Four children, eleven grandchildren. So much pride. They are all smart, all healthy, all ‘good looking like grandma’.

They can do anything, she thinks to herself. That thought comforts her slightly, but not quite, when she wakes up in the middle of the night worried sick, her old little heart racing against her will. She thinks of the grownups and their jobs, of the children and their grades, and of the teenagers out and about in town, phones always in hand — except when she calls.

She calls each of them every night. The family calls it The Patrol.

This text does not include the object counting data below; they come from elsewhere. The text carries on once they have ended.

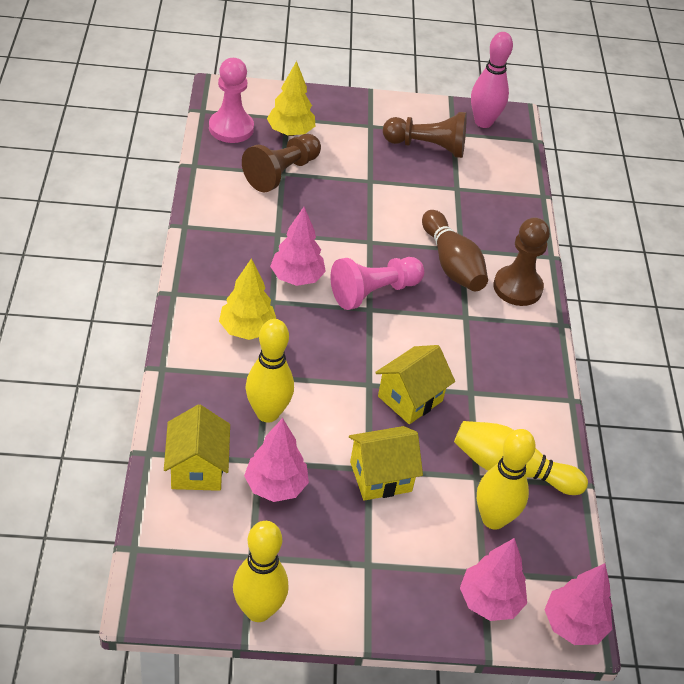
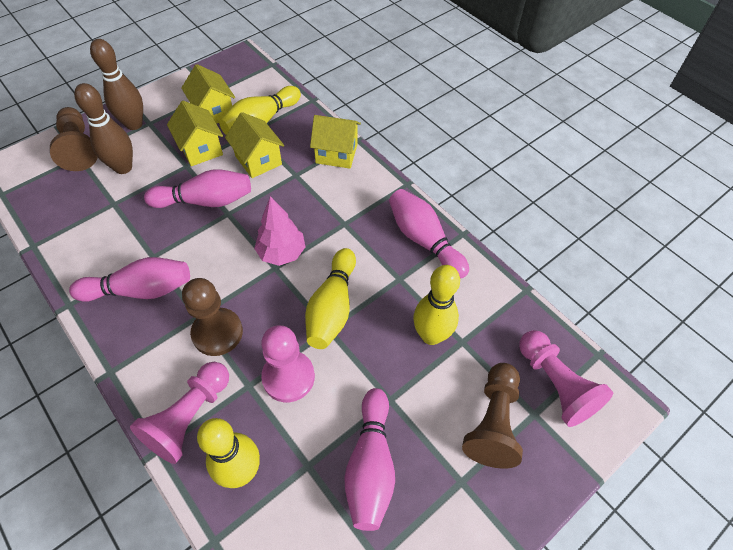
brown bowling pin: 1 -> 2
pink bowling pin: 1 -> 4
pink pawn: 2 -> 3
pink tree: 4 -> 1
yellow house: 3 -> 4
yellow tree: 2 -> 0

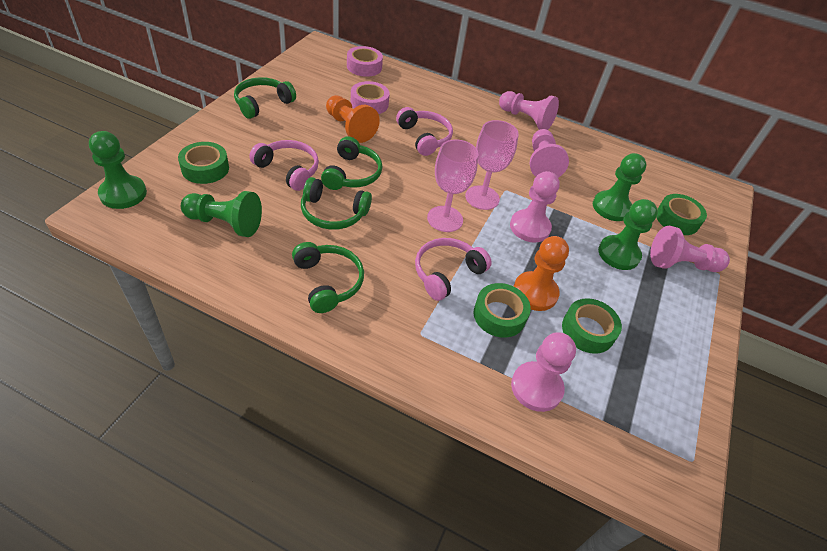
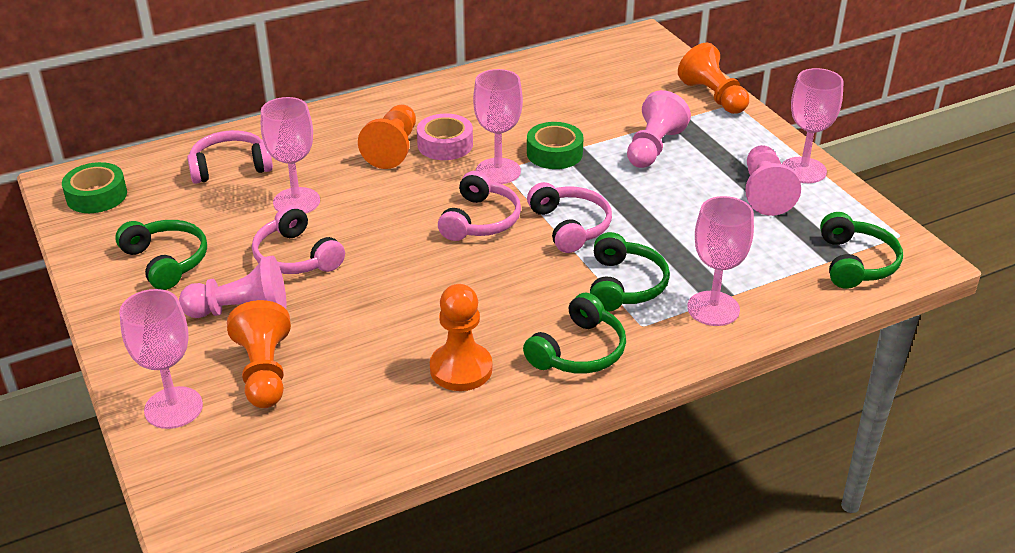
green pawn: 4 -> 0
green tape: 4 -> 2
orange pawn: 2 -> 4
pink goblet: 2 -> 5
pink headphones: 3 -> 4
pink pawn: 5 -> 3
pink tape: 2 -> 1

The family laughs at The Patrol.

The family tells her the only reason she thinks they’re the most important people in the world is because they came out of her. The family calls her a narcissist and a control freak. The family tells her she needs hobbies and exercise. Her children, the grownups, tell her she should focus less on them, that they’re doing fine. Plus, they’re just regular people, not that smart, not that good, not worthy of that much attention.

The family talks of how much drama she makes.

She’s not convinced. Sometimes, when she’s too tired to argue, she’ll agree, jokingly, just to make them stop talking, ‘yes, of course, I’ve raised you bad, haven’t I?’

Knowing how good they are, because she saw the children they were, and that they are not acting on it, is what hurts her when they are not that good to her.

They don’t seem to like her company very much anymore. Not even the children, who used to beg for stories and games. Now they’re always looking at those damn phones with insanely small letters and giggling to themselves after each blip.

Still, when she looks at their giggly faces she sees only Beauty.

Her frail heart turns and aches everyday with how much she misses being needed and wanted by those amazing little beings she pulled out of her guts.